Schreibst du die Theaterkritik über Rhonda, Graham und Lysette im Anschluss an ihren letzten Satz weiter?

[VORLIEGENDER TEXT]:
______________________________

Kosmos Theater 3 x~1

Wenn man dann die brünette Lysette, die Nachbarin von Rhonda und deren Gatten Graham (auch zu ihm kommen wir noch) kennen lernt, wird vieles klar: Wie sie – aus „reiner Freundschaft“ – Rhonda gepetzt hat, dass der Gatte mit einer Blondine schmuste; dass sie Rhonda aufgehetzt hat, diese Blondine zu attackieren; dass das Opfer dabei auf einer Eistüte ausrutschte und letal auf den Kopf fiel… und dass, so ein Pech, es noch dazu die falsche Blondine war. Nein, damit hat Lysette wirklich und wahrhaftig nichts zu tun…

Und auf einmal ist da ein Kind, ein Junge mit Latzhose, viereinhalb Jahre alt, mit allen Anzeichen der Verstörtheit, weil die Mama nicht wiederkommt – Matthew doch offenbar? Und dann ist da Graham, Rhondas Ehemann, der sich angesichts des Geschehens bitteschön nur abbeuteln kann. Wenn die blöde Gattin schon zwölf Jahre ins Gefängnis muss, dann kann man sich ja der Avancen der Nachbarin (nicht vergessen: Lysette natürlich) nicht erwehren. Und Rhonda? Die soll der Teufel holen…

Da ist wirklich alles schief gegangen, und wie viel Zeit vergangen ist und dass das Ganze dem einst kleinen Matthew gar nicht gut getan hat, erfährt man von einer alten, grauhaarigen Nachbarin. Und schließlich kommt dann doch noch die Blondine zu Wort, die von Graham eigentlich nur sexuell belästigt wurde: Die Dame ist allerdings ein Früchtchen aus Minsk mit dickem russischen Akzent und dem Zynismus der Frau, die alles über Männer (und das Leben) weiß und durch nichts zu erschüttern ist…

Wenn am Ende noch einmal Rhonda zu Wort kommt, hat sich ihr so tragisch unverschuldetes Schicksal, das sie – umgeben von geradezu abscheulichen Menschen – erlitten hat, so einigermaßen herausgestellt. Von einem Autor mit solch gnadenloser Klarheit gepinselt (wenn er die Informationen auch als wahre Schnitzeljagd in Mini-Dosen herausrückt), dass man ihm kaum verzeihen will, dass er zum Finale eine geradezu kitschige Wendung einbaut. War das denn nötig?

______________________________

(Transkribierter Seiteninhalt)
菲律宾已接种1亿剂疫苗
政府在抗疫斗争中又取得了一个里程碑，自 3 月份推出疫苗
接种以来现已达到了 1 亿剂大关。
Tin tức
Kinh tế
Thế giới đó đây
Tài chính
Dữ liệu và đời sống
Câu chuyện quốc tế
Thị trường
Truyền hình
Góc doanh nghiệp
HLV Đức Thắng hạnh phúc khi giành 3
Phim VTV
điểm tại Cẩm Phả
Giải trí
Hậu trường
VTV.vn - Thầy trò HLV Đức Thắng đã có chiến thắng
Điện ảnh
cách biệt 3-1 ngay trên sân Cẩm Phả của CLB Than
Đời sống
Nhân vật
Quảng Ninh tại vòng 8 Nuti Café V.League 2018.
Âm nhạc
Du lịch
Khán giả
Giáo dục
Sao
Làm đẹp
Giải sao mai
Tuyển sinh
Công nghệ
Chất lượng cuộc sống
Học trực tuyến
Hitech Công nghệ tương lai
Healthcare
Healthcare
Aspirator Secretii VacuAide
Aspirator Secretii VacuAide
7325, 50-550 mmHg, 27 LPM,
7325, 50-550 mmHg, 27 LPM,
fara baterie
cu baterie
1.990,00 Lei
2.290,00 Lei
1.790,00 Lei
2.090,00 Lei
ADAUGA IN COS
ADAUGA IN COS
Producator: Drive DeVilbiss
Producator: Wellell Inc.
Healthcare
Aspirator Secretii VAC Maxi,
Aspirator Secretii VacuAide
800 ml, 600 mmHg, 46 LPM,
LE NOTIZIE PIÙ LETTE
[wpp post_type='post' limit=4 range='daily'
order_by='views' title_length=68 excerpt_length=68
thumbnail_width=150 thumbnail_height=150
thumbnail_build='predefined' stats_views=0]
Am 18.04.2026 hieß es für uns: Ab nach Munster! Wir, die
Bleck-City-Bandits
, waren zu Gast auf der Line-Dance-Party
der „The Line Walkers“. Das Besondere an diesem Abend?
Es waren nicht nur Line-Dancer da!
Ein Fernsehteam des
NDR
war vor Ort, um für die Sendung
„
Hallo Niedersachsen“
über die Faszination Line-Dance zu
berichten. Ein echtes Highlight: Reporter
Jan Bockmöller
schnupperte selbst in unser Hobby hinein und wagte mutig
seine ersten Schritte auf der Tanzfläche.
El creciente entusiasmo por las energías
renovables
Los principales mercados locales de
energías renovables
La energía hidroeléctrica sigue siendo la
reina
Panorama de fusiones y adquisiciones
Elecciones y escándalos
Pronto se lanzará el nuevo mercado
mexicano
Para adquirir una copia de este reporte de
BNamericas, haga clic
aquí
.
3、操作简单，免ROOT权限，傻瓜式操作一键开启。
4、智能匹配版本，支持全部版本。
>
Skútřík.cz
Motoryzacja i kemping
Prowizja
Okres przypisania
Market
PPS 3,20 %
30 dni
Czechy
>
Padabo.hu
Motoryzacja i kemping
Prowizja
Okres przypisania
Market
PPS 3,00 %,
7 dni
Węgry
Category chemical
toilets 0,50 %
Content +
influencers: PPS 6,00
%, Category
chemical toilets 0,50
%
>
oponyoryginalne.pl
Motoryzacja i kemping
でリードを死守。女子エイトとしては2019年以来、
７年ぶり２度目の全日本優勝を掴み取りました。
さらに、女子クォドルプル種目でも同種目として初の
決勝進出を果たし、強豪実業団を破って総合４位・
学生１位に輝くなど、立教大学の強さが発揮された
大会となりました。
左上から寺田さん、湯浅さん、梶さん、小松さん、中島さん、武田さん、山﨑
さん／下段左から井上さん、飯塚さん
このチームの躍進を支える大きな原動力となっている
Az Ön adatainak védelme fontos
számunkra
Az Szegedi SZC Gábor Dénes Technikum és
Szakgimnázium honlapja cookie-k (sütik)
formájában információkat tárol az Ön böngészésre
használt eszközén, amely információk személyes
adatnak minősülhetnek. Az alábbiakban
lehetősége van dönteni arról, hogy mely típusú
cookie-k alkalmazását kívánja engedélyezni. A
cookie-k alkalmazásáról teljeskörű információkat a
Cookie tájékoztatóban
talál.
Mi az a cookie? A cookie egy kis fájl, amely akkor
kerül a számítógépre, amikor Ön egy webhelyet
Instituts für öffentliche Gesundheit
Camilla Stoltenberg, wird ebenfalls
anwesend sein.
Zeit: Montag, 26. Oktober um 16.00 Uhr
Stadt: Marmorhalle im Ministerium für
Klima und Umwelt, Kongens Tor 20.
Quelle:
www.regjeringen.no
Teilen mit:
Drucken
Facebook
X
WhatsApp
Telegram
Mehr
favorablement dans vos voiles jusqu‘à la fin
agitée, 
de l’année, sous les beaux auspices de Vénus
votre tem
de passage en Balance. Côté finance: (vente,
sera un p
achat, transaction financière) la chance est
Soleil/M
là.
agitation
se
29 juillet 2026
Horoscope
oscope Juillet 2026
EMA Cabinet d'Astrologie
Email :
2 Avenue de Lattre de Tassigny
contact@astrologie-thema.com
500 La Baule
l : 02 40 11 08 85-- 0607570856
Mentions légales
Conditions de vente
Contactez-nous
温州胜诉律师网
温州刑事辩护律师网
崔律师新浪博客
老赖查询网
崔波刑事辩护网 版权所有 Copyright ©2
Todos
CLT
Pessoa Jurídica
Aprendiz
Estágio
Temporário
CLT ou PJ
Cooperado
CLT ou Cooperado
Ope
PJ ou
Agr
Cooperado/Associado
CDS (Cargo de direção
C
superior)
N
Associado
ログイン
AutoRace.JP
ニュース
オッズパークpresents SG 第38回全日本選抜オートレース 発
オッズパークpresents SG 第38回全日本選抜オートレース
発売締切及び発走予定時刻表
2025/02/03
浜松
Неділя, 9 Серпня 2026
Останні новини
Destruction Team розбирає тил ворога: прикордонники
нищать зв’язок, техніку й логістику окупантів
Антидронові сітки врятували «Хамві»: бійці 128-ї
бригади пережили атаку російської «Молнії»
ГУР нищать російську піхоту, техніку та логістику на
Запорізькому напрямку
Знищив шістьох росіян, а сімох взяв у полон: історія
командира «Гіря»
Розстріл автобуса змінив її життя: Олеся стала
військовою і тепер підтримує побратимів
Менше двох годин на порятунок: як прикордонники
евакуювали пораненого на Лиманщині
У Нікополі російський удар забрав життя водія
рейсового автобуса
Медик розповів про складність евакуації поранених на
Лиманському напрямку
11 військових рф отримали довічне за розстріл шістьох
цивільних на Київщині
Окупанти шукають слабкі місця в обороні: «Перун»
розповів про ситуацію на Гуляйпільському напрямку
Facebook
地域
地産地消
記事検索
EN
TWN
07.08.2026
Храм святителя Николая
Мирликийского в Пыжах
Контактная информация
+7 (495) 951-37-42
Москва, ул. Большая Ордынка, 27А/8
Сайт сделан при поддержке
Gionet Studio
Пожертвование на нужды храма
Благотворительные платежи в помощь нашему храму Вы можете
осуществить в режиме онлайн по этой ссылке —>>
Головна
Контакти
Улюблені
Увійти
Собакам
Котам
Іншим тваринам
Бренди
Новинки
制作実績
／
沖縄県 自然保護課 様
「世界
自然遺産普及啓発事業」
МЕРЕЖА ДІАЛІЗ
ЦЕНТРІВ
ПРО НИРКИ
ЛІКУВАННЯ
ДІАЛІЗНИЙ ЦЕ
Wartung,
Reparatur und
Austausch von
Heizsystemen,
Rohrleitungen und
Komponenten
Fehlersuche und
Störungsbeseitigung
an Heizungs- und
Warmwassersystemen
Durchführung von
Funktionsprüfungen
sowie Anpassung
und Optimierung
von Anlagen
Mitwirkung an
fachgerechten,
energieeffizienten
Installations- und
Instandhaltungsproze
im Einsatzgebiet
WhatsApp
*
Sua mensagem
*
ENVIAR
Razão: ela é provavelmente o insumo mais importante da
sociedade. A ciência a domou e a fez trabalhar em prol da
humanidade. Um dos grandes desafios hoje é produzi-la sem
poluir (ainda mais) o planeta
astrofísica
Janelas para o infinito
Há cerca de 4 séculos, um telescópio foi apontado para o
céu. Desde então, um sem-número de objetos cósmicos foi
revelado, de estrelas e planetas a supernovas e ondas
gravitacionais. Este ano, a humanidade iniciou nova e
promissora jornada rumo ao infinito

______________________________

[SCHRIFTLICHE ANTWORT]:
Am Wert dieses Virtuosenstücks für eine Schauspielerin ändert das nichts. Natürlich sind nicht alle sieben Rollen gleich gut, aber Claudia Kottal, die während des Geschehens (mit Hilfe einer Assistentin) Perücken und Kleider wechselt, sind ein paar Meisterstücke gelungen. Das kommt natürlich nicht von selbst, da steckt schon die souverän helfende Hand von Regisseurin Christine Wipplinger dahinter, die dafür sorgte, dass über die äußerlichen Hilfsmittel hinaus jeweils ein komplett anderer Mensch auf der Bühne steht – in Sprache, Körpersprache und vor allem dem Wesen, das er ausstrahlt.

Natürlich ist Lysette der Höhepunkt: Tatsächlich weiß man nicht, und das soll ja auch im Leben vorkommen, ob diese Frau ihre ganze Verlogenheit am Ende selbst glaubt oder ob sie die sich großartig aufprustende Heuchlerin par excellence ist… Eine Täterin schrecklichsten Ausmaßes jedenfalls, derer niemand haftbar werden kann, denn sie hat doch nichts getan, oder? Dass es ohne ihre Intrigen die ganze Tragödie nicht gegeben hätte… ja, der Zuschauer weiß es.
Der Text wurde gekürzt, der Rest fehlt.